Repeat the records below exactly, line for line.

(Stored items from a collection)
+--

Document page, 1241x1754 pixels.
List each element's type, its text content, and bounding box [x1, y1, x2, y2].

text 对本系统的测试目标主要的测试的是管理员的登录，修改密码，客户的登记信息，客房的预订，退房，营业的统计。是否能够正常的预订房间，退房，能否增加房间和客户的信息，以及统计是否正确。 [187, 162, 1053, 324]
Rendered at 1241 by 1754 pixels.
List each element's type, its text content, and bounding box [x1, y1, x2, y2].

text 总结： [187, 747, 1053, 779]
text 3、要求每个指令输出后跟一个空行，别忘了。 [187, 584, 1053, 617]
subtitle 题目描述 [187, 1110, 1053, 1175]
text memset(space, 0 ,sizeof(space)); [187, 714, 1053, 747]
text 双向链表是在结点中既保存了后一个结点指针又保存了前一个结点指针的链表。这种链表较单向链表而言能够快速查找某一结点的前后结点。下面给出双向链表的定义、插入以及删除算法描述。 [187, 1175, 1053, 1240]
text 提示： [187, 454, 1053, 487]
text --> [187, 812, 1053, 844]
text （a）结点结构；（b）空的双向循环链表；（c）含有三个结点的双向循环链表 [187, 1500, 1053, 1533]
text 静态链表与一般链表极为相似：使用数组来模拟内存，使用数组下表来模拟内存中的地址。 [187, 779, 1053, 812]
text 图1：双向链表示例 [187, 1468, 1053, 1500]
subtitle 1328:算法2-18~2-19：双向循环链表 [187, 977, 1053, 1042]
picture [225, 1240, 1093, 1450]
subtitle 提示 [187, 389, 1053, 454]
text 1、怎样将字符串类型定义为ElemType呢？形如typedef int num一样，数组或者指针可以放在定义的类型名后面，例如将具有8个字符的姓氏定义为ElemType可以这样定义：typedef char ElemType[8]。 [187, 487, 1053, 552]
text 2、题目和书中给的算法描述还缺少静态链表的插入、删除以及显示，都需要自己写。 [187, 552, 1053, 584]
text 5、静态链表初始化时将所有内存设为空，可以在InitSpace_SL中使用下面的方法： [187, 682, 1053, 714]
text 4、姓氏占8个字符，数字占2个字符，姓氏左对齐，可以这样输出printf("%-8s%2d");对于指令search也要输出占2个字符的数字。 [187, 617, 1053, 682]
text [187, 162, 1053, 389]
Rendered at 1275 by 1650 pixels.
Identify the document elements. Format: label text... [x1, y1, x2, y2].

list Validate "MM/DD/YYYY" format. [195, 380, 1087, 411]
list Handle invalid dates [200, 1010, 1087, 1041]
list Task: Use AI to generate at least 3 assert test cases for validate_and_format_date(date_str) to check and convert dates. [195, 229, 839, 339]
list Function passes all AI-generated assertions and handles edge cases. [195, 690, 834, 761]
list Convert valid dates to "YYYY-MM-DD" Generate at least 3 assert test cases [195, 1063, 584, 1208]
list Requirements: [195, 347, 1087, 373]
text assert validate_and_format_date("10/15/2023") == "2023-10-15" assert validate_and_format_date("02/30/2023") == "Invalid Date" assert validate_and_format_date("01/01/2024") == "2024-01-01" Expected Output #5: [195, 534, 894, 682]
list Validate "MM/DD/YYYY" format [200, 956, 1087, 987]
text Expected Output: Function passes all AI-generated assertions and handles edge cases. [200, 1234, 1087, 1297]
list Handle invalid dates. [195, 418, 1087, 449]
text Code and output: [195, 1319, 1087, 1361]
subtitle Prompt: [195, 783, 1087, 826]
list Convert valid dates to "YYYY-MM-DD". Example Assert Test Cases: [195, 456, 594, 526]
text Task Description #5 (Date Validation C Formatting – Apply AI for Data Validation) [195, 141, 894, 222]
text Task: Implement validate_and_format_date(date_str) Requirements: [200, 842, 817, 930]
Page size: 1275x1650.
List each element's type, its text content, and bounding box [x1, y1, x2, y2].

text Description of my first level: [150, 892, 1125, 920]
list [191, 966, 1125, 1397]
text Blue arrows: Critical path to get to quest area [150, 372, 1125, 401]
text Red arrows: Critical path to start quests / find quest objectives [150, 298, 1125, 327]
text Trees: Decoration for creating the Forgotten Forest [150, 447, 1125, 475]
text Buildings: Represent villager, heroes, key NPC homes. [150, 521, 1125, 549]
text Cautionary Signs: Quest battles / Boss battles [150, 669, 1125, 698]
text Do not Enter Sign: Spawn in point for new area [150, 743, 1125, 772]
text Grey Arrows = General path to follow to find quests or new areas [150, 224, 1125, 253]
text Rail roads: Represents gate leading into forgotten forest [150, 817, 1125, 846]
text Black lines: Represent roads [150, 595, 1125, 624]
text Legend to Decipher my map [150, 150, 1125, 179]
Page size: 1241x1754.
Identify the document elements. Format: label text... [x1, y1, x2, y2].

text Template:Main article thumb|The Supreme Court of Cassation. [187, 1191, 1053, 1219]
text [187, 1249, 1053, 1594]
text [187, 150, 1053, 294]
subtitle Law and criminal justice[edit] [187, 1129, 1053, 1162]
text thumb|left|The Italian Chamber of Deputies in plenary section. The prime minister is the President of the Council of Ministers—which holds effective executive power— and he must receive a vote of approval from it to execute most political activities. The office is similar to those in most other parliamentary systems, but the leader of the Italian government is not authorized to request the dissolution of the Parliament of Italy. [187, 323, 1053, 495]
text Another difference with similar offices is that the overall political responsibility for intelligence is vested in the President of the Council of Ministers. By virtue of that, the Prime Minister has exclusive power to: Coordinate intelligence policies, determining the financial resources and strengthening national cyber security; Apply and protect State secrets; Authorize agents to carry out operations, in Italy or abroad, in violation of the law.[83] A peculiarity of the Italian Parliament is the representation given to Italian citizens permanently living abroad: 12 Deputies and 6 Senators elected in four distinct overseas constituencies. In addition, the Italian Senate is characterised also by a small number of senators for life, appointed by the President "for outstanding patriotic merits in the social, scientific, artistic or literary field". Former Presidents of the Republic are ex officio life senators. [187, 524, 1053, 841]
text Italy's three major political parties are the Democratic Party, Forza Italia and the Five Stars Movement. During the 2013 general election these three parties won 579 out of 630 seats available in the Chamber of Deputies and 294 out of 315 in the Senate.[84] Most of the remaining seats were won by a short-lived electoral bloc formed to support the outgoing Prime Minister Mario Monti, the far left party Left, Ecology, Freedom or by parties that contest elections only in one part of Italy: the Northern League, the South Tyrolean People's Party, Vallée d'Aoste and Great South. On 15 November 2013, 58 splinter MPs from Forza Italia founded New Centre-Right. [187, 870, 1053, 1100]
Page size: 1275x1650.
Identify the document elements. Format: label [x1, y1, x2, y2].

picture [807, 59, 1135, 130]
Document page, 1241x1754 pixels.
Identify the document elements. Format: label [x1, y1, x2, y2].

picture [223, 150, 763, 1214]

+--

RESPONSE ▸
Document page, 1241x1754 pixels.
List each element's type, its text content, and bounding box [x1, y1, x2, y2].

text 对本系统的测试目标主要的测试的是管理员的登录，修改密码，客户的登记信息，客房的预订，退房，营业的统计。是否能够正常的预订房间，退房，能否增加房间和客户的信息，以及统计是否正确。 [187, 162, 1053, 324]
Rendered at 1241 by 1754 pixels.
List each element's type, its text content, and bounding box [x1, y1, x2, y2].

text 总结： [187, 747, 1053, 779]
text 3、要求每个指令输出后跟一个空行，别忘了。 [187, 584, 1053, 617]
subtitle 题目描述 [187, 1110, 1053, 1175]
text memset(space, 0 ,sizeof(space)); [187, 714, 1053, 747]
text 双向链表是在结点中既保存了后一个结点指针又保存了前一个结点指针的链表。这种链表较单向链表而言能够快速查找某一结点的前后结点。下面给出双向链表的定义、插入以及删除算法描述。 [187, 1175, 1053, 1240]
text 提示： [187, 454, 1053, 487]
text --> [187, 812, 1053, 844]
text （a）结点结构；（b）空的双向循环链表；（c）含有三个结点的双向循环链表 [187, 1500, 1053, 1533]
text 静态链表与一般链表极为相似：使用数组来模拟内存，使用数组下表来模拟内存中的地址。 [187, 779, 1053, 812]
text 图1：双向链表示例 [187, 1468, 1053, 1500]
subtitle 1328:算法2-18~2-19：双向循环链表 [187, 977, 1053, 1042]
picture [225, 1240, 1093, 1450]
subtitle 提示 [187, 389, 1053, 454]
text 1、怎样将字符串类型定义为ElemType呢？形如typedef int num一样，数组或者指针可以放在定义的类型名后面，例如将具有8个字符的姓氏定义为ElemType可以这样定义：typedef char ElemType[8]。 [187, 487, 1053, 552]
text 2、题目和书中给的算法描述还缺少静态链表的插入、删除以及显示，都需要自己写。 [187, 552, 1053, 584]
text 5、静态链表初始化时将所有内存设为空，可以在InitSpace_SL中使用下面的方法： [187, 682, 1053, 714]
text 4、姓氏占8个字符，数字占2个字符，姓氏左对齐，可以这样输出printf("%-8s%2d");对于指令search也要输出占2个字符的数字。 [187, 617, 1053, 682]
text [187, 162, 1053, 389]
Rendered at 1275 by 1650 pixels.
Identify the document elements. Format: label text... [x1, y1, x2, y2].

list Validate "MM/DD/YYYY" format. [195, 380, 1087, 411]
list Handle invalid dates [200, 1010, 1087, 1041]
list Task: Use AI to generate at least 3 assert test cases for validate_and_format_date(date_str) to check and convert dates. [195, 229, 839, 339]
list Function passes all AI-generated assertions and handles edge cases. [195, 690, 834, 761]
list Convert valid dates to "YYYY-MM-DD" Generate at least 3 assert test cases [195, 1063, 584, 1208]
list Requirements: [195, 347, 1087, 373]
text assert validate_and_format_date("10/15/2023") == "2023-10-15" assert validate_and_format_date("02/30/2023") == "Invalid Date" assert validate_and_format_date("01/01/2024") == "2024-01-01" Expected Output #5: [195, 534, 894, 682]
list Validate "MM/DD/YYYY" format [200, 956, 1087, 987]
text Expected Output: Function passes all AI-generated assertions and handles edge cases. [200, 1234, 1087, 1297]
list Handle invalid dates. [195, 418, 1087, 449]
text Code and output: [195, 1319, 1087, 1361]
subtitle Prompt: [195, 783, 1087, 826]
list Convert valid dates to "YYYY-MM-DD". Example Assert Test Cases: [195, 456, 594, 526]
text Task Description #5 (Date Validation C Formatting – Apply AI for Data Validation) [195, 141, 894, 222]
text Task: Implement validate_and_format_date(date_str) Requirements: [200, 842, 817, 930]
Page size: 1275x1650.
List each element's type, its text content, and bounding box [x1, y1, x2, y2].

text Description of my first level: [150, 892, 1125, 920]
list [191, 966, 1125, 1397]
text Blue arrows: Critical path to get to quest area [150, 372, 1125, 401]
text Red arrows: Critical path to start quests / find quest objectives [150, 298, 1125, 327]
text Trees: Decoration for creating the Forgotten Forest [150, 447, 1125, 475]
text Buildings: Represent villager, heroes, key NPC homes. [150, 521, 1125, 549]
text Cautionary Signs: Quest battles / Boss battles [150, 669, 1125, 698]
text Do not Enter Sign: Spawn in point for new area [150, 743, 1125, 772]
text Grey Arrows = General path to follow to find quests or new areas [150, 224, 1125, 253]
text Rail roads: Represents gate leading into forgotten forest [150, 817, 1125, 846]
text Black lines: Represent roads [150, 595, 1125, 624]
text Legend to Decipher my map [150, 150, 1125, 179]
Page size: 1241x1754.
Identify the document elements. Format: label text... [x1, y1, x2, y2].

text Template:Main article thumb|The Supreme Court of Cassation. [187, 1191, 1053, 1219]
text [187, 1249, 1053, 1594]
text [187, 150, 1053, 294]
subtitle Law and criminal justice[edit] [187, 1129, 1053, 1162]
text thumb|left|The Italian Chamber of Deputies in plenary section. The prime minister is the President of the Council of Ministers—which holds effective executive power— and he must receive a vote of approval from it to execute most political activities. The office is similar to those in most other parliamentary systems, but the leader of the Italian government is not authorized to request the dissolution of the Parliament of Italy. [187, 323, 1053, 495]
text Another difference with similar offices is that the overall political responsibility for intelligence is vested in the President of the Council of Ministers. By virtue of that, the Prime Minister has exclusive power to: Coordinate intelligence policies, determining the financial resources and strengthening national cyber security; Apply and protect State secrets; Authorize agents to carry out operations, in Italy or abroad, in violation of the law.[83] A peculiarity of the Italian Parliament is the representation given to Italian citizens permanently living abroad: 12 Deputies and 6 Senators elected in four distinct overseas constituencies. In addition, the Italian Senate is characterised also by a small number of senators for life, appointed by the President "for outstanding patriotic merits in the social, scientific, artistic or literary field". Former Presidents of the Republic are ex officio life senators. [187, 524, 1053, 841]
text Italy's three major political parties are the Democratic Party, Forza Italia and the Five Stars Movement. During the 2013 general election these three parties won 579 out of 630 seats available in the Chamber of Deputies and 294 out of 315 in the Senate.[84] Most of the remaining seats were won by a short-lived electoral bloc formed to support the outgoing Prime Minister Mario Monti, the far left party Left, Ecology, Freedom or by parties that contest elections only in one part of Italy: the Northern League, the South Tyrolean People's Party, Vallée d'Aoste and Great South. On 15 November 2013, 58 splinter MPs from Forza Italia founded New Centre-Right. [187, 870, 1053, 1100]
Page size: 1275x1650.
Identify the document elements. Format: label [x1, y1, x2, y2].

picture [807, 59, 1135, 130]
Document page, 1241x1754 pixels.
Identify the document elements. Format: label [x1, y1, x2, y2].

picture [223, 150, 763, 1214]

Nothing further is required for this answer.